My local state university offers a host of remedial courses in order to bring freshmen up to college requirements. In short, the university is teaching high school courses because school systems have failed our children. There was a time when a student worried about whether his academic scores were good enough to gain college admission.
Daniel,
You simply have to see the movie "Idiocracy" by Mike Judge.
http://www.imdb.com/title/tt0387808/
-- Arik
Things are pretty bleak, but not quite as bleak as that. The reason is the skilled trades: electricians, plumbers, mechanics. These are jobs that don't require college but actually pay pretty well, and for work that the highly educated are increasingly unable/unwilling to do for themselves. These are also jobs that are impossible to offshore because they require physical presence at a location.

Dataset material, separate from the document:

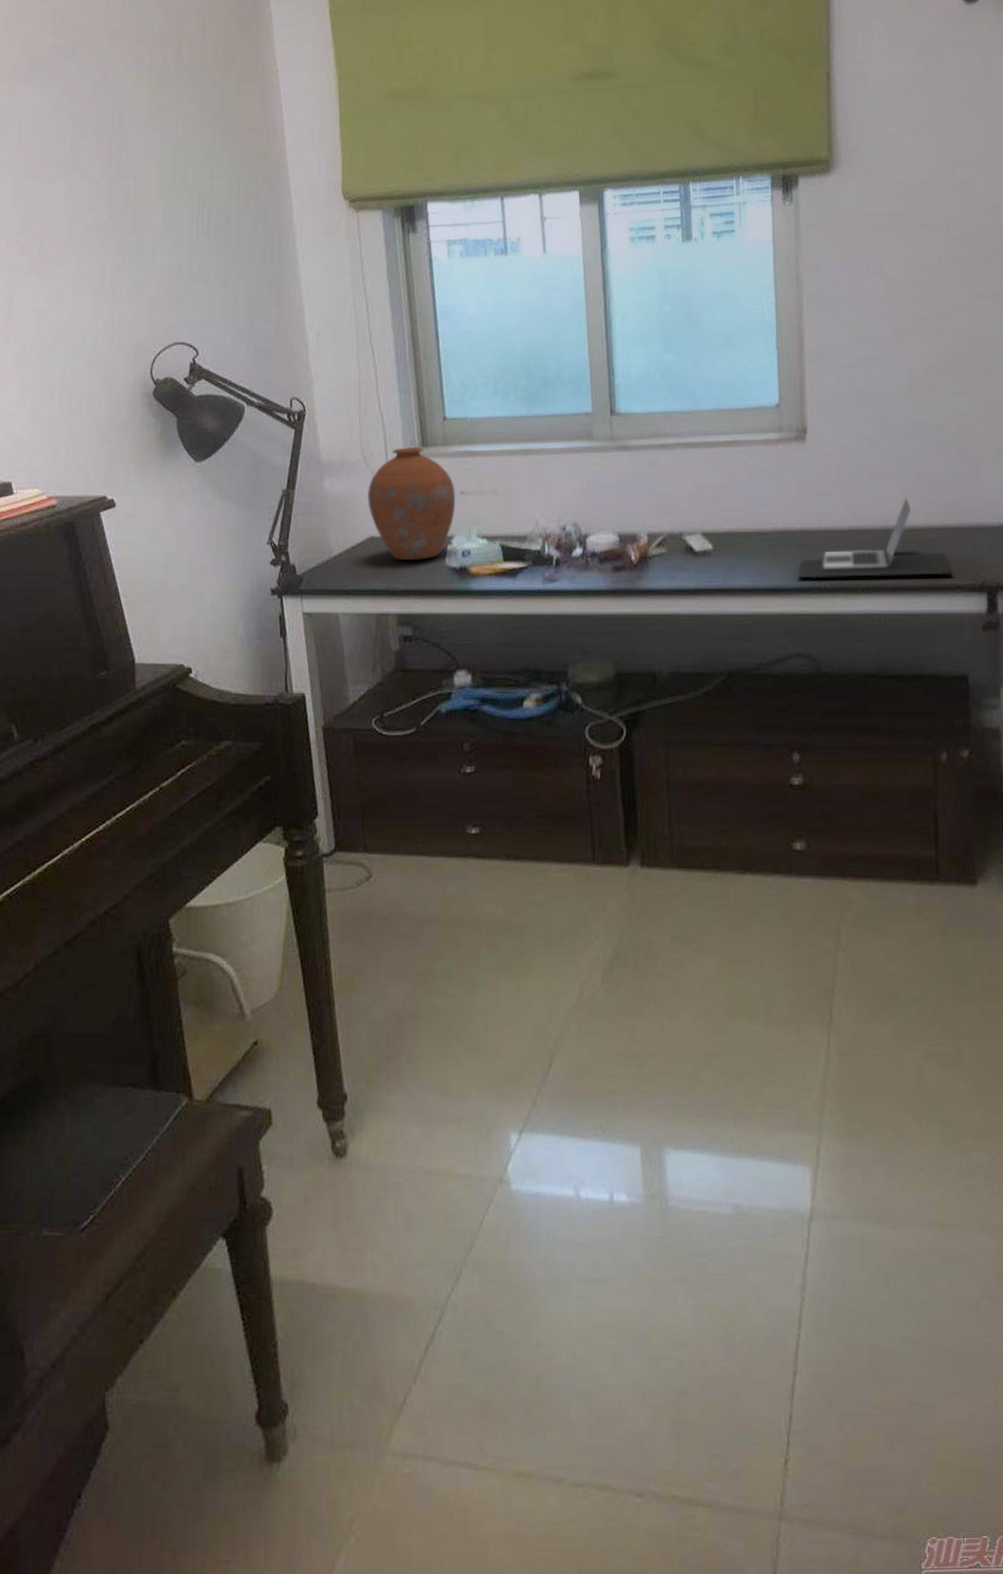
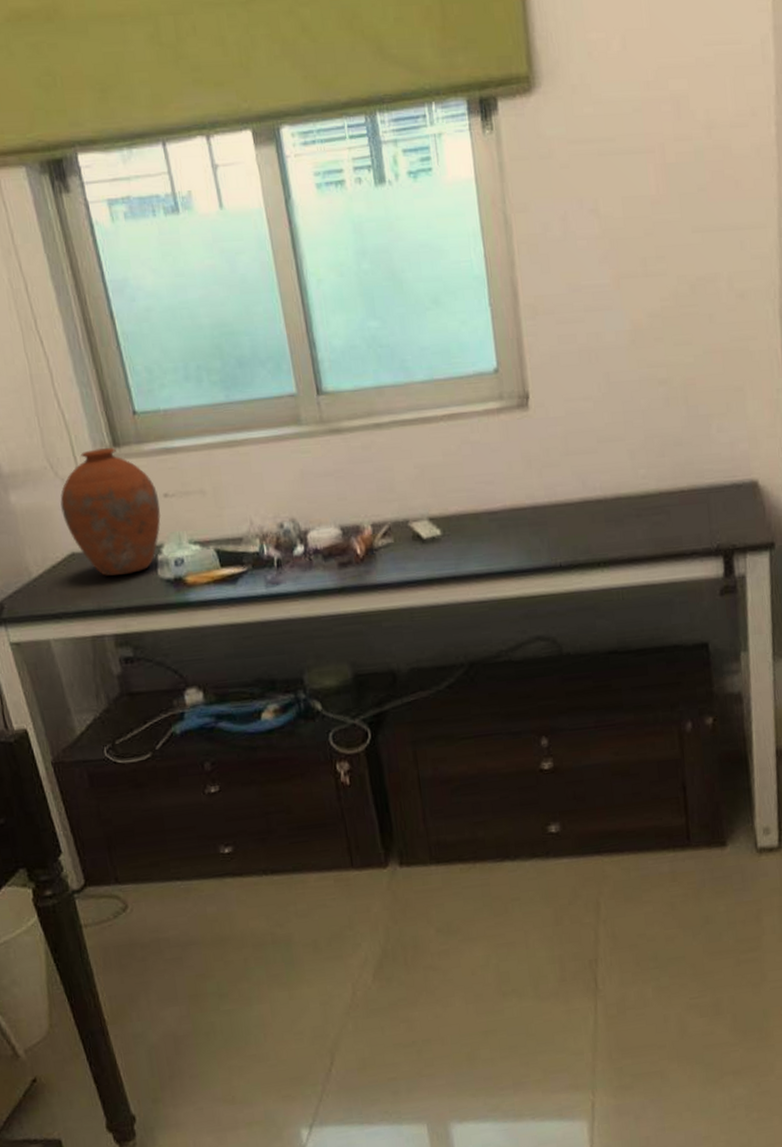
laptop: present [797,497,953,578] -> none [531,461,688,557]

These are also the jobs that people worried about illegal immigration are talking about when they talk about illegal immigrants taking jobs away from Americans.
I'm just glad we have quotas to make everything better
I'm working on a blog entry about rethinking our education curriculum as a whole. The premise is that we are not teaching applicable life skills in school in the first place. Grade school should be preparing us for life, not for college. College should be for preparing us for jobs that require specific knowledge. Why should kids graduating high school know how to find the third side of a triangle, given two other sides, but not understand the interstate commerce clause?
Dude, you need to check out the writings of John Taylor Gatto. The man was a New York school teacher for 30 years. He worked with rich kids, poor kids, middle class kids, in private, public, and tutor teaching roles. At the end of 30 years he concluded that schools destroy kids by making them mindless drones that are easy to control, and that our education system was designed for precisely that reason. Check out his book "The Underground History of American Education".
Another problem is that we've lowered the standards so NO ONE CAN FAIL. The result is that both achievers and underachievers are being lumped into the same category, too, too often.
Or worse. Take for example the program where FAILING STUDENTS ARE BEING PAID TO GO TO SCHOOL.
What does this say for the purpose of school? Is it really just to entertain mini-voter tax-veal/cattle until they can't reach out of the trenches and attack their future for the sake of their own prosperity?
-=T=-
There's just not enough jobs to go around. When I lived in Cleveland I helped train people for tech jobs. Most of my students passed and we have done well in entry level jobs but they couldn't find any. So as a PR stunt for the Mayor at the time (Jane Campbell) we hired one at the company I worked for but we let him go a couple months later because we could get someone better for the same pay.